In certain embodiments, the homoglyph pattern repository 400 may include homoglyph patterns 400i of homoglyphs among the coding script and one or more non-coding scripts that exist, that may or may not have been used in homoglyph attacks. In such case, the homoglyph attack analyzer 118 may return information on homoglyphs in the reviewed code 116 to allow the code reviewer to correct by replacing the non-coding script character in the code with a coding script character. The code reviewer may replace the non-coding script character for homoglyph pairs not used in a homoglyph attack and for non-coding script character homoglyphs not reported to have been used in malicious attacks. In such case, the term “homoglyph attack” may include use of non-coding script character homoglyphs regardless of whether the non-coding script character homoglyph was identified in a homoglyph attack report 124.


The network 106 may comprise a network such as a Storage Area Network (SAN), Local Area Network (LAN), Intranet, the Internet, Wide Area Network (WAN), peer-to-peer network, wireless network, arbitrated loop network, etc.


The arrows shown in FIG. 1 between the components and objects in the homoglyph attack detector server 100 and the code reviewer device 102 represent a data flow between the components.


Generally, program modules, such as the program components 104, 110, 114, 118, 126 may comprise routines, programs, objects, components, logic, data structures, and so on that perform particular tasks or implement particular abstract data types. The program components and hardware devices of the computing devices 100 and 102 of FIG. 1 may be implemented in one or more computer systems, where if they are implemented in multiple computer systems, then the computer systems may communicate over a network.


The program components 104, 110, 114, 118, 126 may be accessed by a processor from memory to execute. Alternatively, some or all of the program components 104, 110, 114, 118, 126 may be implemented in separate hardware devices, such as Application Specific Integrated Circuit (ASIC) hardware devices.


The functions described as performed by the program 104, 110, 114, 118, 126 may be implemented as program code in fewer program modules than shown or implemented as program code throughout a greater number of program modules than shown.


The program components described as implemented in the homoglyph attack detector server 100 may be implemented in the code reviewer device 102 and/or augmented reality display 108.


The code reviewing device 102 may comprise a personal computing device, such as a laptop, desktop computer, tablet, smartphone, etc. The server 100 may comprise one or more server class computing devices, or other suitable computing devices.



FIG. 2 illustrates an embodiment of a code review request 200 generated by the attack detector client 104 and includes: a reviewer identifier (ID) 202 of the person viewing the source code through the augmented reality display 108; a file ID 204 including the source code being reviewed; a release/version ID 206 of the source code; and augmented reality (AR) display ID 208; and the reviewed line of code 210, such as line number.



FIG. 3 illustrates an embodiment of a homoglyph attack data structure 300 generated by the code loader 114 from the code review request 200, and includes fields 302-310 that are derived from fields 202-210 of the received code review request 200 in FIG. 2. The data structure 300 further includes fields later updated by the homoglyph attack analyzer 118, and includes: the reviewed content 312, comprising the loaded reviewed code 116; a string point 314 identifying a location in the line of code where the non-coding script characters that are homoglyphs are located; one or more homoglyph pairs 316 comprising the located non-coding script character and a coding script character that are homoglyphs; and fix suggestions 318, such as to replace the non-coding script character with the coding script character in the homoglyph pair 316.

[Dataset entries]
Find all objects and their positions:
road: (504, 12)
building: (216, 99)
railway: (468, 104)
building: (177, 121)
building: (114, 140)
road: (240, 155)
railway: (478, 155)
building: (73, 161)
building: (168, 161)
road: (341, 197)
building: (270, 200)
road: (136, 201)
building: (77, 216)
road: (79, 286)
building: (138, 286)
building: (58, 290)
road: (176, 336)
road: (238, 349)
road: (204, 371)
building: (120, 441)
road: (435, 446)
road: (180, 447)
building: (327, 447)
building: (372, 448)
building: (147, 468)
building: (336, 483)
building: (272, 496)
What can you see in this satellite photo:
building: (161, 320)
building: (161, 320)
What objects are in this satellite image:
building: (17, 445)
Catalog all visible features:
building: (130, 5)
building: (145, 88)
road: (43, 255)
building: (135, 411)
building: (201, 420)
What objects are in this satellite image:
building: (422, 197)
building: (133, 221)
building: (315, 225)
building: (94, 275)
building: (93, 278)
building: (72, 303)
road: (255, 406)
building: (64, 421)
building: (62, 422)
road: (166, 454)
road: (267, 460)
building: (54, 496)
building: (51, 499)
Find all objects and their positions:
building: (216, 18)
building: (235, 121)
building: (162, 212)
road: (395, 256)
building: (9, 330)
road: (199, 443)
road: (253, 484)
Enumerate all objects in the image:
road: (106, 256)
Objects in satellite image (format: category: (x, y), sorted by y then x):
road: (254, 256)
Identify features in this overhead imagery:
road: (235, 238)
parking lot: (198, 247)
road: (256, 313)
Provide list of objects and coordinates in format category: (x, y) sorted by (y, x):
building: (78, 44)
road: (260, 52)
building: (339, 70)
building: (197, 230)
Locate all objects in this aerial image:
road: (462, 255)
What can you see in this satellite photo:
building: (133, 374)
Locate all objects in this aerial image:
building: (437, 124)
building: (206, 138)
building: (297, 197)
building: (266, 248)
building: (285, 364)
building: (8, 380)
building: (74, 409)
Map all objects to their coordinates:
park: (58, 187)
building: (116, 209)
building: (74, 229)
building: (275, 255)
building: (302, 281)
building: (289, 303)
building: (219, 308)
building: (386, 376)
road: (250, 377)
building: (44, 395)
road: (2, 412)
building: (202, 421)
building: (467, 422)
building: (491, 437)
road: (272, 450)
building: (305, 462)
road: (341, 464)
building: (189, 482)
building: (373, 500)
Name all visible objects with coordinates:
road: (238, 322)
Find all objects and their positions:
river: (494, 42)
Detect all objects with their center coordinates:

Given task
Copy out the homoglyph passage verbatim, starting at "The program components 104, 110, 114, 118, 126 may be accessed" and ending at "modules than shown.".

Solution
The program components 104, 110, 114, 118, 126 may be accessed by a processor from memory to execute. Alternatively, some or all of the program components 104, 110, 114, 118, 126 may be implemented in separate hardware devices, such as Application Specific Integrated Circuit (ASIC) hardware devices.


The functions described as performed by the program 104, 110, 114, 118, 126 may be implemented as program code in fewer program modules than shown or implemented as program code throughout a greater number of program modules than shown.